→ **Exercises**:
A. In the text on Yasmin Müller's exhibition, which criteria does Alberti's treatise of painting name as the most important for a successful composition? List each as it appears in the text, with its English gloss where one is given.
B. Repeat the stretch of the text on Yasmin Müller's exhibition from "Yasmin Müller, Copia: Modern" through "for each subject.", word for word.

→ **Excerpted text**:

● ● ● ● ● ● ●

Yasmin Müller “Copia: Modern Disbelief” at Maria Stenfors, London


Yasmin Müller, Copia: Modern Disbelief, 2012. Installation view. Courtesy the artist and Maria Stenfors

Text by Ursula Ströbele

Copia – the name of the Roman goddess of abundance– is at the same time a term of the antique rhetoric which means pool, mass, opulence, and a wealth of knowledge and ideas.

In Alberti’s well known treatise of painting (1435), copia sits beside varietas (variety) and electio (selection) as the most important criteria for a successful composition: While copia causes “attentive consideration of the represented objects”, varietas guarantees a figurative and gestural diversity. Copia runs the risk of being “a tumultuous accumulation”, which may be averted by the electio, the deliberate action of an appropriate choice for each subject.

● ● ● ● ● ● ●

Data excerpts
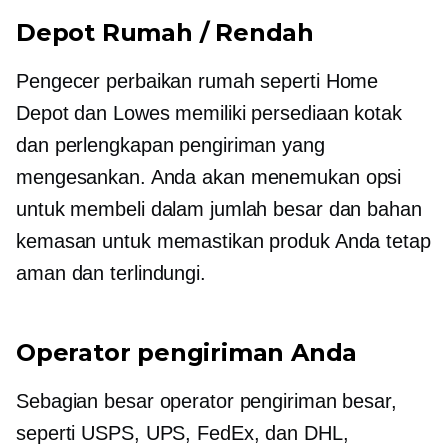
Depot Rumah / Rendah
Pengecer perbaikan rumah seperti Home
Depot dan Lowes memiliki persediaan kotak
dan perlengkapan pengiriman yang
mengesankan. Anda akan menemukan opsi
untuk membeli dalam jumlah besar dan bahan
kemasan untuk memastikan produk Anda tetap
aman dan terlindungi.
Operator pengiriman Anda
Sebagian besar operator pengiriman besar,
seperti USPS, UPS, FedEx, dan DHL,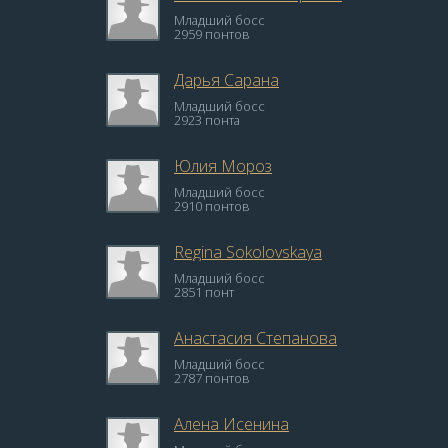
Младший босс
2959 понтов
Дарья Сарана
Младший босс
2923 понта
Юлия Мороз
Младший босс
2910 понтов
Regina Sokolovskaya
Младший босс
2851 понт
Анастасия Степанова
Младший босс
2787 понтов
Алена Исенина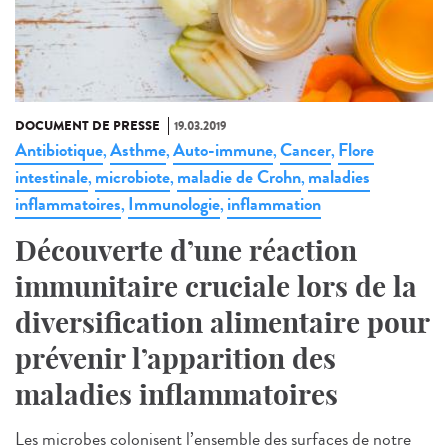
DOCUMENT DE PRESSE
19.03.2019
Antibiotique
Asthme
Auto-immune
Cancer
Flore
,
,
,
,
intestinale
microbiote
maladie de Crohn
maladies
,
,
,
inflammatoires
Immunologie
inflammation
,
,
Découverte d’une réaction
immunitaire cruciale lors de la
diversification alimentaire pour
prévenir l’apparition des
maladies inflammatoires
Les microbes colonisent l’ensemble des surfaces de notre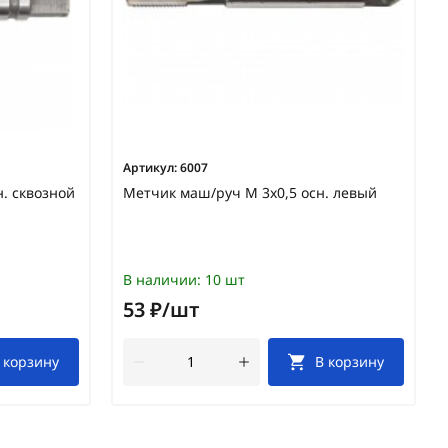
Артикул:
6007
. сквозной
Метчик маш/руч М 3х0,5 осн. левый
В наличии:
10 шт
53 ₽/шт
 корзину
В корзину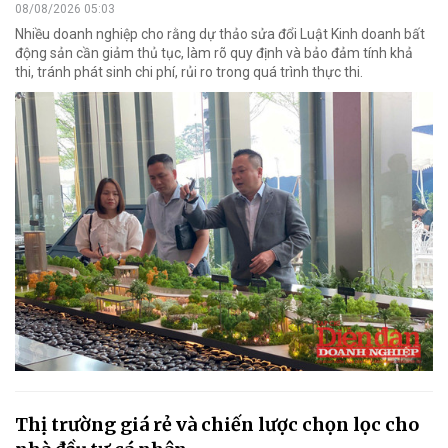
08/08/2026 05:03
Nhiều doanh nghiệp cho rằng dự thảo sửa đổi Luật Kinh doanh bất
động sản cần giảm thủ tục, làm rõ quy định và bảo đảm tính khả
thi, tránh phát sinh chi phí, rủi ro trong quá trình thực thi.
Thị trường giá rẻ và chiến lược chọn lọc cho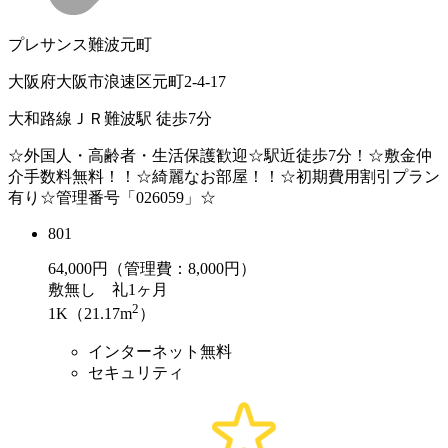
プレサンス難波元町
大阪府大阪市浪速区元町2-4-17
大和路線ＪＲ難波駅 徒歩7分
☆外国人・高齢者・生活保護歓迎☆駅近徒歩7分！☆敷金仲
介手数料無料！！☆綺麗なお部屋！！☆初期費用割引プラン
有り☆管理番号「026059」☆
801
64,000
円（管理費：8,000円）
敷
無し
礼
1ヶ月
2
1K（21.17m
）
インターネット無料
セキュリティ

● ● ● ● ● ● ●

→ **Numbered responses**:
A.
- copia
- varietas (variety)
- electio (selection)

B.
Yasmin Müller, Copia: Modern Disbelief, 2012. Installation view. Courtesy the artist and Maria Stenfors

Text by Ursula Ströbele

Copia – the name of the Roman goddess of abundance– is at the same time a term of the antique rhetoric which means pool, mass, opulence, and a wealth of knowledge and ideas.

In Alberti’s well known treatise of painting (1435), copia sits beside varietas (variety) and electio (selection) as the most important criteria for a successful composition: While copia causes “attentive consideration of the represented objects”, varietas guarantees a figurative and gestural diversity. Copia runs the risk of being “a tumultuous accumulation”, which may be averted by the electio, the deliberate action of an appropriate choice for each subject.